Even though there are a lot of freemium games out there that cost you real money to do things, there are also quite a lot of games that you can buy that get rid of the whole “pay to play” mentality past the initial purchase price. That’s the model most console and PC games have gone down, though on mobile, it can be a little different.
It seems as though there’s a lot of money to be made, and so the freemium model pushes on through, continuing to make money for game companies eager to capitalise on folks who may not want to spend much or anything for the initial purchase price, and who might want to make their gaming experience a little better as time goes on.
That’s not going to work for everyone, and outside of a few titles, generally the ones that cost something up front will deliver more. Often called “premium games” — premium because they cost something to begin with — they may not attract as many gamers.
But there may be a fix on the way, at least if you game on the iPhone, iPad, Apple TV, iPod Touch, or a Mac. Essentially, if you game using one of Apple’s many game-enabled devices, a fix might be on the way.
That fix is something Apple is rolling out called “Apple Arcade”, a subscription model gaming service that offers something more akin to Netflix or Stan, but for games. It means that Apple Arcade will deliver gaming titles across mobile, desktop, tablet, and TV, and in a service that provides support for wireless controllers gamers may already have, such as an Xbox or PlayStation controller.
For $7.99 per month in Australia, Apple Arcade will deliver a catalogue of titles, offering unlimited access to titles in Australia, with a one month free trial, no extra freemium payments needed. It’s basically an all-you-can-play gaming service, much like Netflix’s all-you-can-watch movie and TV service, or even Apple Music’s all-you-can-listen music service.
However Apple Arcade isn’t unique in what it’s offering, merely how it plans to make its games available to owners of its devices. While Apple calls it a “world first”, it’s a world first in that it will offer the titles across a larger spectrum of devices, running across TV to desktop to mobile. Microsoft runs a similar service for Xbox with another variation for Windows PCs, but lacks the mobile component. Meanwhile, way back in the day, Sega ran a cable TV-connected version of a gaming service for its Genesis console (Megadrive in Australia) that refreshed games monthly.
What makes Apple’s approach interesting beyond the device versatility is that the subscription is valid for up to six family members, essentially making an Apple Arcade subscription a family account for gamers inside of a family. That might be you and your kids, and possibly a grand parent or two, granting access to the service’s library for more than just one person.
At the moment, the Apple Arcade library includes a curated selection of over 100 titles, some of which are exclusive, including ChuChu Rocket Universe from Sega, Pac-Man Party Royale from Bandai Nampo, Skate City from Snowman, The Bradwell Conspiracy from Bossa, and a new RPG from Final Fantasy and Kingdom Hearts creators Square Enix, Various Daylife.

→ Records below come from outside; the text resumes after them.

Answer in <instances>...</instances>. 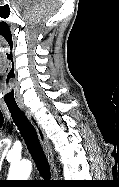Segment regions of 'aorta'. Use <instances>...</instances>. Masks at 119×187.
Returning a JSON list of instances; mask_svg holds the SVG:
<instances>
[{
    "label": "aorta",
    "instance_id": "1",
    "mask_svg": "<svg viewBox=\"0 0 119 187\" xmlns=\"http://www.w3.org/2000/svg\"><path fill=\"white\" fill-rule=\"evenodd\" d=\"M32 170V164L28 160L12 163L9 169V180H27Z\"/></svg>",
    "mask_w": 119,
    "mask_h": 187
}]
</instances>
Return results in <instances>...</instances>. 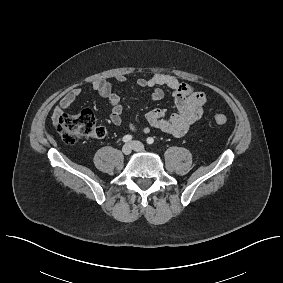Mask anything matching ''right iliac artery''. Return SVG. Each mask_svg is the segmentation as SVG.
Returning a JSON list of instances; mask_svg holds the SVG:
<instances>
[{"label":"right iliac artery","mask_w":283,"mask_h":283,"mask_svg":"<svg viewBox=\"0 0 283 283\" xmlns=\"http://www.w3.org/2000/svg\"><path fill=\"white\" fill-rule=\"evenodd\" d=\"M131 139H132V136L131 135H125L124 137H123V142H129V141H131Z\"/></svg>","instance_id":"1"}]
</instances>
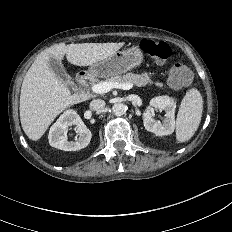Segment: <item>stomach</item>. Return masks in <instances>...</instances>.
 <instances>
[{"label": "stomach", "instance_id": "stomach-1", "mask_svg": "<svg viewBox=\"0 0 232 232\" xmlns=\"http://www.w3.org/2000/svg\"><path fill=\"white\" fill-rule=\"evenodd\" d=\"M143 53L137 46L116 51L107 59L90 66L88 73L95 77H111L125 73L141 64Z\"/></svg>", "mask_w": 232, "mask_h": 232}]
</instances>
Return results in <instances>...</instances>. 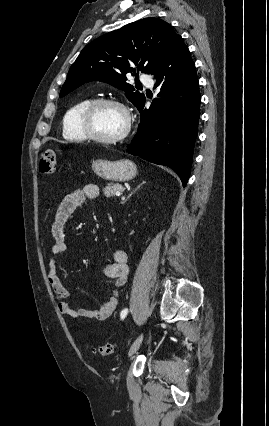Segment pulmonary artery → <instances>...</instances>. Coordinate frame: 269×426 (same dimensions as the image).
<instances>
[{
	"label": "pulmonary artery",
	"instance_id": "pulmonary-artery-1",
	"mask_svg": "<svg viewBox=\"0 0 269 426\" xmlns=\"http://www.w3.org/2000/svg\"><path fill=\"white\" fill-rule=\"evenodd\" d=\"M140 80L147 87H152L154 85L152 77L148 74H142Z\"/></svg>",
	"mask_w": 269,
	"mask_h": 426
}]
</instances>
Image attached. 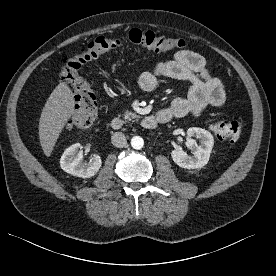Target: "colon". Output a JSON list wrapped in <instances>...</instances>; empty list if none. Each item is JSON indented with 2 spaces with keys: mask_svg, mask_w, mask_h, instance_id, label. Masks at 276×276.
Masks as SVG:
<instances>
[{
  "mask_svg": "<svg viewBox=\"0 0 276 276\" xmlns=\"http://www.w3.org/2000/svg\"><path fill=\"white\" fill-rule=\"evenodd\" d=\"M128 46H140L149 50L164 52L184 46L179 38L156 34L150 30L131 29L125 36L111 38L100 36L88 42L82 49L64 58L60 77L66 82L73 99V112L68 126L85 128L92 125L97 117L98 104L96 96L88 82L80 76L81 66L106 53ZM239 120H222L211 124L210 129L218 138L236 140L243 131Z\"/></svg>",
  "mask_w": 276,
  "mask_h": 276,
  "instance_id": "obj_1",
  "label": "colon"
}]
</instances>
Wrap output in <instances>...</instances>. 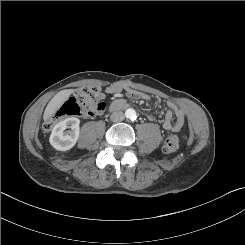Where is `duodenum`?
<instances>
[{
    "instance_id": "duodenum-1",
    "label": "duodenum",
    "mask_w": 245,
    "mask_h": 245,
    "mask_svg": "<svg viewBox=\"0 0 245 245\" xmlns=\"http://www.w3.org/2000/svg\"><path fill=\"white\" fill-rule=\"evenodd\" d=\"M127 107H128L127 104H122V105H120L119 107H117L116 110H118V109H124V108H127Z\"/></svg>"
}]
</instances>
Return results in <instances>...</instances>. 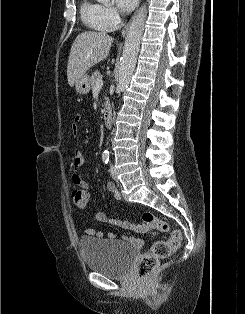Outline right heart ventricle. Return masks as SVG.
Returning <instances> with one entry per match:
<instances>
[{
    "label": "right heart ventricle",
    "mask_w": 245,
    "mask_h": 314,
    "mask_svg": "<svg viewBox=\"0 0 245 314\" xmlns=\"http://www.w3.org/2000/svg\"><path fill=\"white\" fill-rule=\"evenodd\" d=\"M80 14L82 21L90 28L97 31H104L100 27L99 15L100 5L89 0H84L80 6Z\"/></svg>",
    "instance_id": "e07e8e85"
}]
</instances>
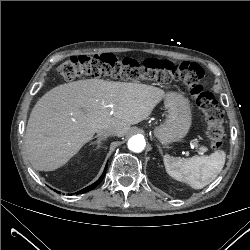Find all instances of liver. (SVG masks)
<instances>
[{
    "label": "liver",
    "instance_id": "6515ba94",
    "mask_svg": "<svg viewBox=\"0 0 250 250\" xmlns=\"http://www.w3.org/2000/svg\"><path fill=\"white\" fill-rule=\"evenodd\" d=\"M165 97L145 84L86 79L48 91L31 111L25 150L32 166L53 171L66 164L99 130L118 137L148 117Z\"/></svg>",
    "mask_w": 250,
    "mask_h": 250
}]
</instances>
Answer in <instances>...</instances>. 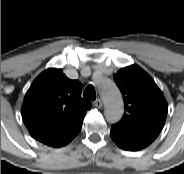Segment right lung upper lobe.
Returning a JSON list of instances; mask_svg holds the SVG:
<instances>
[{
  "instance_id": "cb5924a9",
  "label": "right lung upper lobe",
  "mask_w": 184,
  "mask_h": 174,
  "mask_svg": "<svg viewBox=\"0 0 184 174\" xmlns=\"http://www.w3.org/2000/svg\"><path fill=\"white\" fill-rule=\"evenodd\" d=\"M82 86L62 69L42 72L28 89L22 118L31 136L51 147H61L80 132L91 102L81 97Z\"/></svg>"
}]
</instances>
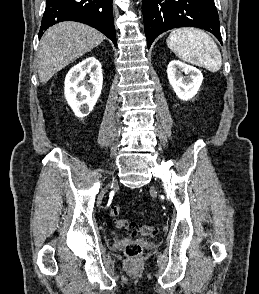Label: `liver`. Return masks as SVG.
I'll use <instances>...</instances> for the list:
<instances>
[{"label":"liver","mask_w":259,"mask_h":294,"mask_svg":"<svg viewBox=\"0 0 259 294\" xmlns=\"http://www.w3.org/2000/svg\"><path fill=\"white\" fill-rule=\"evenodd\" d=\"M105 36L78 22L65 21L50 27L42 36L37 55L38 76L42 84L54 74L97 47Z\"/></svg>","instance_id":"obj_1"}]
</instances>
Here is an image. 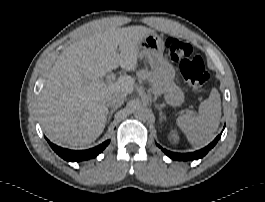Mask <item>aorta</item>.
<instances>
[{"label":"aorta","mask_w":265,"mask_h":202,"mask_svg":"<svg viewBox=\"0 0 265 202\" xmlns=\"http://www.w3.org/2000/svg\"><path fill=\"white\" fill-rule=\"evenodd\" d=\"M134 114L139 119H146L149 115V108L145 104H137L134 108Z\"/></svg>","instance_id":"1"}]
</instances>
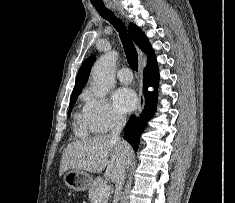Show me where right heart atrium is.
<instances>
[{
  "label": "right heart atrium",
  "instance_id": "1",
  "mask_svg": "<svg viewBox=\"0 0 235 203\" xmlns=\"http://www.w3.org/2000/svg\"><path fill=\"white\" fill-rule=\"evenodd\" d=\"M84 110L95 132L105 133L124 121V116L117 112L104 96L97 95L92 89L84 92Z\"/></svg>",
  "mask_w": 235,
  "mask_h": 203
}]
</instances>
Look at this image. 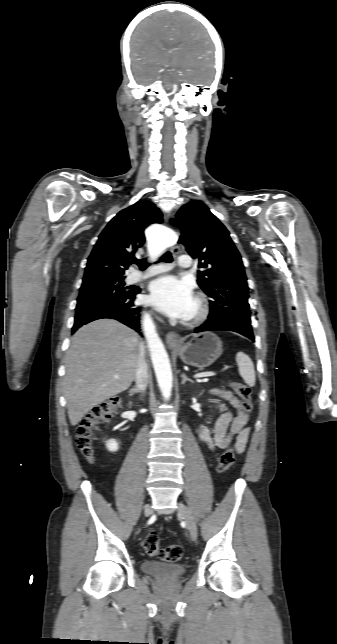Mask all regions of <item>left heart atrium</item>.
Returning <instances> with one entry per match:
<instances>
[{
    "label": "left heart atrium",
    "mask_w": 337,
    "mask_h": 644,
    "mask_svg": "<svg viewBox=\"0 0 337 644\" xmlns=\"http://www.w3.org/2000/svg\"><path fill=\"white\" fill-rule=\"evenodd\" d=\"M150 301L162 313L172 318L185 319L190 315L194 295L189 283L165 275L152 282Z\"/></svg>",
    "instance_id": "1"
}]
</instances>
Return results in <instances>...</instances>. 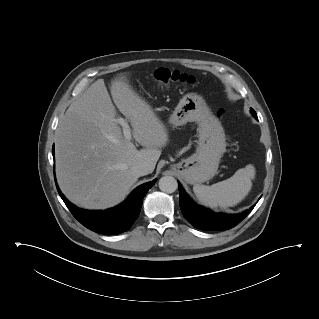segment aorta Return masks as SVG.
<instances>
[{
    "label": "aorta",
    "instance_id": "1",
    "mask_svg": "<svg viewBox=\"0 0 319 319\" xmlns=\"http://www.w3.org/2000/svg\"><path fill=\"white\" fill-rule=\"evenodd\" d=\"M178 187L177 180L172 176H163L159 180V188L165 193H173Z\"/></svg>",
    "mask_w": 319,
    "mask_h": 319
}]
</instances>
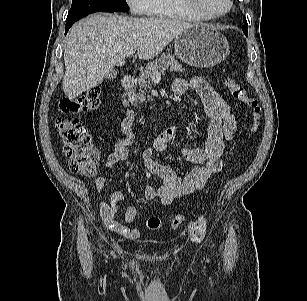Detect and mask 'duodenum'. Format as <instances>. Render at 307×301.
<instances>
[{
    "mask_svg": "<svg viewBox=\"0 0 307 301\" xmlns=\"http://www.w3.org/2000/svg\"><path fill=\"white\" fill-rule=\"evenodd\" d=\"M135 78L134 76L128 75L123 78V94H122V102L126 108L130 107L129 95L134 87Z\"/></svg>",
    "mask_w": 307,
    "mask_h": 301,
    "instance_id": "410a0bca",
    "label": "duodenum"
}]
</instances>
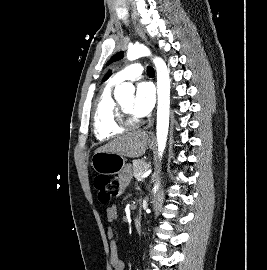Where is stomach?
Returning a JSON list of instances; mask_svg holds the SVG:
<instances>
[{
  "label": "stomach",
  "mask_w": 267,
  "mask_h": 270,
  "mask_svg": "<svg viewBox=\"0 0 267 270\" xmlns=\"http://www.w3.org/2000/svg\"><path fill=\"white\" fill-rule=\"evenodd\" d=\"M125 158L111 152H96L92 157L91 165L94 170L102 174H117L125 167Z\"/></svg>",
  "instance_id": "stomach-1"
}]
</instances>
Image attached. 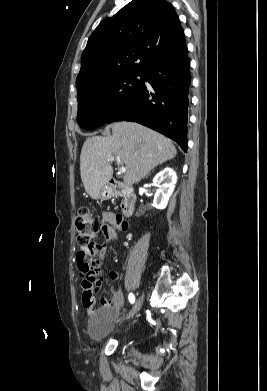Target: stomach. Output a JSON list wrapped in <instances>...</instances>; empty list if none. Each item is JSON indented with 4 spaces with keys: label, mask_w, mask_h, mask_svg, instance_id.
<instances>
[{
    "label": "stomach",
    "mask_w": 267,
    "mask_h": 391,
    "mask_svg": "<svg viewBox=\"0 0 267 391\" xmlns=\"http://www.w3.org/2000/svg\"><path fill=\"white\" fill-rule=\"evenodd\" d=\"M113 195V189L109 185H105L102 187L99 193V198L100 199H108Z\"/></svg>",
    "instance_id": "obj_1"
}]
</instances>
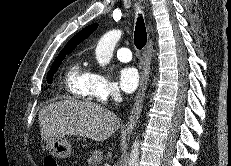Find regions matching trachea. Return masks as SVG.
Returning a JSON list of instances; mask_svg holds the SVG:
<instances>
[{
    "label": "trachea",
    "mask_w": 231,
    "mask_h": 166,
    "mask_svg": "<svg viewBox=\"0 0 231 166\" xmlns=\"http://www.w3.org/2000/svg\"><path fill=\"white\" fill-rule=\"evenodd\" d=\"M147 42V32L144 24L143 17L140 16L137 19L135 32H134V44L138 50H142Z\"/></svg>",
    "instance_id": "1"
}]
</instances>
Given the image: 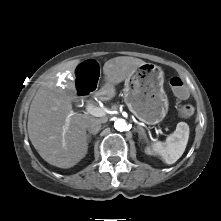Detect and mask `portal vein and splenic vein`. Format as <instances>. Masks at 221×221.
I'll return each mask as SVG.
<instances>
[{
  "label": "portal vein and splenic vein",
  "mask_w": 221,
  "mask_h": 221,
  "mask_svg": "<svg viewBox=\"0 0 221 221\" xmlns=\"http://www.w3.org/2000/svg\"><path fill=\"white\" fill-rule=\"evenodd\" d=\"M86 111H87L88 114H91L92 116H95V117H104L107 114L106 109L96 107L91 103L87 104ZM68 123H69V117L66 120V126L68 125Z\"/></svg>",
  "instance_id": "obj_1"
}]
</instances>
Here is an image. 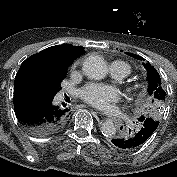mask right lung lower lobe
I'll use <instances>...</instances> for the list:
<instances>
[{"mask_svg": "<svg viewBox=\"0 0 177 177\" xmlns=\"http://www.w3.org/2000/svg\"><path fill=\"white\" fill-rule=\"evenodd\" d=\"M54 96L14 86V109L19 122L35 136H47L67 122L70 109L52 103Z\"/></svg>", "mask_w": 177, "mask_h": 177, "instance_id": "obj_1", "label": "right lung lower lobe"}]
</instances>
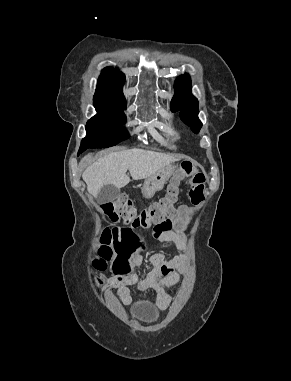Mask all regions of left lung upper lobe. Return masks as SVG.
I'll return each instance as SVG.
<instances>
[{
	"mask_svg": "<svg viewBox=\"0 0 291 381\" xmlns=\"http://www.w3.org/2000/svg\"><path fill=\"white\" fill-rule=\"evenodd\" d=\"M175 95L171 101L172 112L180 110V117L197 133L202 127L198 119V101L190 94L191 80L188 74L180 76L175 81Z\"/></svg>",
	"mask_w": 291,
	"mask_h": 381,
	"instance_id": "obj_1",
	"label": "left lung upper lobe"
}]
</instances>
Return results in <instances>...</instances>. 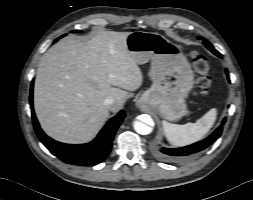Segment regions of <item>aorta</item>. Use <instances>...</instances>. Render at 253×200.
Returning a JSON list of instances; mask_svg holds the SVG:
<instances>
[{
	"label": "aorta",
	"instance_id": "obj_1",
	"mask_svg": "<svg viewBox=\"0 0 253 200\" xmlns=\"http://www.w3.org/2000/svg\"><path fill=\"white\" fill-rule=\"evenodd\" d=\"M134 130L141 135H148L152 132V128L140 121H135L133 124Z\"/></svg>",
	"mask_w": 253,
	"mask_h": 200
}]
</instances>
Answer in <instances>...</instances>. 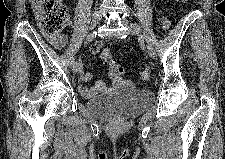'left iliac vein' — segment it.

“We are so excited to launch Apple Arcade on the App Store. A curated selection of over 100 new and exclusive games from many of the most innovative game developers in the world is the perfect complement to the App Store’s existing massive catalogue of games,” said Phil Schiller, Senior Vice President of Worldwide Marketing at Apple.
“We think customers of all ages are going to be delighted that a single subscription gives the whole family unlimited access to the full catalogue of amazing Apple Arcade games, all without any ads or additional purchases, while knowing every game must meet Apple’s high privacy standards,” he said.
Apple Arcade is available in Australia for $7.99 monthly from September 30 on iPhone and iPod Touch first, with October 1 seeing release for iPad on iPadOS and tvOS, and later in October for the latest version of macOS, macOS Catalina.